■ 課題指示 ■
この研究報告によると、本年度から共同研究を始めた相手は誰ですか。

::: 掲載文

研究課題/領域番号 |
18J01312
|
研究機関 | 法政大学 |
研究代表者 |
山口 一大 法政大学, 現代福祉学部臨床心理学科, 特別研究員(PD) (50826675)
|
研究期間 (年度) |
2018-04-25 – 2021-03-31
|
キーワード | 認知診断モデル / ベイズ推定 / 変分ベイズ法 / アルゴリズム開発 |
研究実績の概要 |
本年度は,初年度に行った研究を学会誌にて発表し,その内容を発展させた研究を行った。具体的には一般的な認知診断モデルであるgeneralized DINAモデルやlog linear cognitive diagnosticモデルといった飽和モデルに対する変分推論(variational Bayesian inference; VB法)と事後確率最大化法(maximum a posteriori estimation; MAP法)の開発を行った。昨年度の研究と同様に,飽和モデルの定式化を有限混合モデルに変換し,VB法の導出を行った。シミュレーションによりパラメタの真値が復元可能であることや,実データにおけるマルコフ連鎖モンテカルロ法との比較により,MCMC法に類似したパラメタ推定値が得られることが確認された。さらに,本年度からアイオワ大学のJonathan Templin教授との共同研究を開始した。Templin教授との共同研究により,認知診断モデルにおいて重要であるパラメタの単調制約を考慮した飽和モデルに対するGibbsサンプリングアルゴリズムの導出に成功し,バイアスのない推定値が得られること,またMCMCの収束が十分に高速であることを確認した。また,認知診断モデルであまり考慮されてこなかった信頼性の指標を新たに提案した。この信頼性は観測得点に基づくものであり,解釈や計算が容易であることが特徴である。信頼性の研究については当初の研究で想定したものではないが,最終的に妥当な診断結果を得るために重要であると判断したため,本年度に実行した。
|
現在までの達成度 (区分) |
現在までの達成度 (区分)
2: おおむね順調に進展している
理由
本研究課題では,初年度2年目に理論的な研究を行う予定であったが,効率的なパラメタ推定アルゴリズムの開発やモデル開発が予定通り進行し,学会誌への掲載も完了している。また,2年目に始めたベイズ推定法の開発についても,当初考慮していなかった重要な仮定を満足する推定方法の開発ができている。この研究成果は,アイオワ大学のJonathan Templin教授との共同研究の成果であり,教授とはさらに信頼性の指標の開発も行っている。これらの研究はすでに学会誌に投稿をし,査読を受けている。初年度の研究成果を発展させた変分ベイズ推論法も一般的なモデルに拡張ができ,この成果も学会誌に投稿し,査読を受けている。
|
今後の研究の推進方策 |
今後の研究としては,信頼性の指標の拡張およびこれまでに得られた推定方法について,Templin教授との共同研究を行い,より詳細に数理的な性質を調査することを目指す。これらは当初の予定とは異なったものであるが,認知診断モデルにおけるパラメタ推定がどのような場合に信頼できるのか,また,信頼できないのかを明らかにする必要性があると考えられる。こうした推定方法の性質は,実データ解析に先立って行われる必要があり,優先的に検討を行う必要があると判断された。これらに加えて,理論研究で不十分であった段階推定の影響の検討やモデル選択とパラメタ推定を同時に実効する方法を提案することを目指す。

::::::
::: 提供記録

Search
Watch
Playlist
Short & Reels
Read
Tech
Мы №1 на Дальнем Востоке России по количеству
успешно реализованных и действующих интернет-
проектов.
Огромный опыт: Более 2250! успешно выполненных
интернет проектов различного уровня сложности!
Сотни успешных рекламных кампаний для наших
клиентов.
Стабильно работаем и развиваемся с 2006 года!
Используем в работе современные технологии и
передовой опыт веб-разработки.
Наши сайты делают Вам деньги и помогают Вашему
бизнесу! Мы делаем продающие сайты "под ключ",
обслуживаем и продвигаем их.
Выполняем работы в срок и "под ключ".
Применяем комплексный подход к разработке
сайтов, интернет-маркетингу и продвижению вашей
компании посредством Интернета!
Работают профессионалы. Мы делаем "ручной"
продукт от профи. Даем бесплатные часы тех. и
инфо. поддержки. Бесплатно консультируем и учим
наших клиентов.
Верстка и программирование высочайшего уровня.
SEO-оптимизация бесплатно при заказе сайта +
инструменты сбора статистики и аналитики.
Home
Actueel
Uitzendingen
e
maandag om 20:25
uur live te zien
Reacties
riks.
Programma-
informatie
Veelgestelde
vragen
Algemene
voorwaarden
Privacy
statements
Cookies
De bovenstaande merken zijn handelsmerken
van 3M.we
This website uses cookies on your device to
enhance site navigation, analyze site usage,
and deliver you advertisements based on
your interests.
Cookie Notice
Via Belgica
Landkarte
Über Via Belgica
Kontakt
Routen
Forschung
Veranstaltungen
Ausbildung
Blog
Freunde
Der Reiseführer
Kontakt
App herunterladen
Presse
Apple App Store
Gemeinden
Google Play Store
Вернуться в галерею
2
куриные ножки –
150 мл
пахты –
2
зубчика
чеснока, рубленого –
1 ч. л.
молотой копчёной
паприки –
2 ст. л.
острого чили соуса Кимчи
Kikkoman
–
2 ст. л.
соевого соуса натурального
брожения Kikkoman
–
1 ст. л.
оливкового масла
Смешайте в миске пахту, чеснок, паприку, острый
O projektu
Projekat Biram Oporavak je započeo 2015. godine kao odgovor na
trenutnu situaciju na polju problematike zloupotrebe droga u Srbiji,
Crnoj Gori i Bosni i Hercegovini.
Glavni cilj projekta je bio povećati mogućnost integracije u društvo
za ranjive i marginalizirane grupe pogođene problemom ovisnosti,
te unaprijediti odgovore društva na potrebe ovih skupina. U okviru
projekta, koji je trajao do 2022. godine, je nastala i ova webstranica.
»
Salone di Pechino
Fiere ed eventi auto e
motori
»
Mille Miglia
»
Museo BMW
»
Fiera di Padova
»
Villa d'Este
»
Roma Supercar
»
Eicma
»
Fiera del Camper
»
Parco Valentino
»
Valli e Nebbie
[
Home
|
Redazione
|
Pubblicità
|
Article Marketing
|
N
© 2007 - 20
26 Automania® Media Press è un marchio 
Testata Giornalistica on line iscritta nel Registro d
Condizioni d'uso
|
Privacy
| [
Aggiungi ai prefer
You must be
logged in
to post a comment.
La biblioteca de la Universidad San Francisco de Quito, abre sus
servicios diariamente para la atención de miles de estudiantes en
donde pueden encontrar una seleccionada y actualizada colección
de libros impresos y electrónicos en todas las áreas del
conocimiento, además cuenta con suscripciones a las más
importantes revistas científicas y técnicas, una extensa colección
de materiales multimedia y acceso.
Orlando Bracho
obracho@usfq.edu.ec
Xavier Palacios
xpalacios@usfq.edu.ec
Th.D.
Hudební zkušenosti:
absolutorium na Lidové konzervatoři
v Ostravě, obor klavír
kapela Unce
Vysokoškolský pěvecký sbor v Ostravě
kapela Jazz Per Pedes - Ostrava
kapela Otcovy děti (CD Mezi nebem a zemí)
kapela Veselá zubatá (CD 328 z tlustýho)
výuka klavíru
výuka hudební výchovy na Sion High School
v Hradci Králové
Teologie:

::::::

■ 記述解答 ■
アイオワ大学のJonathan Templin教授です。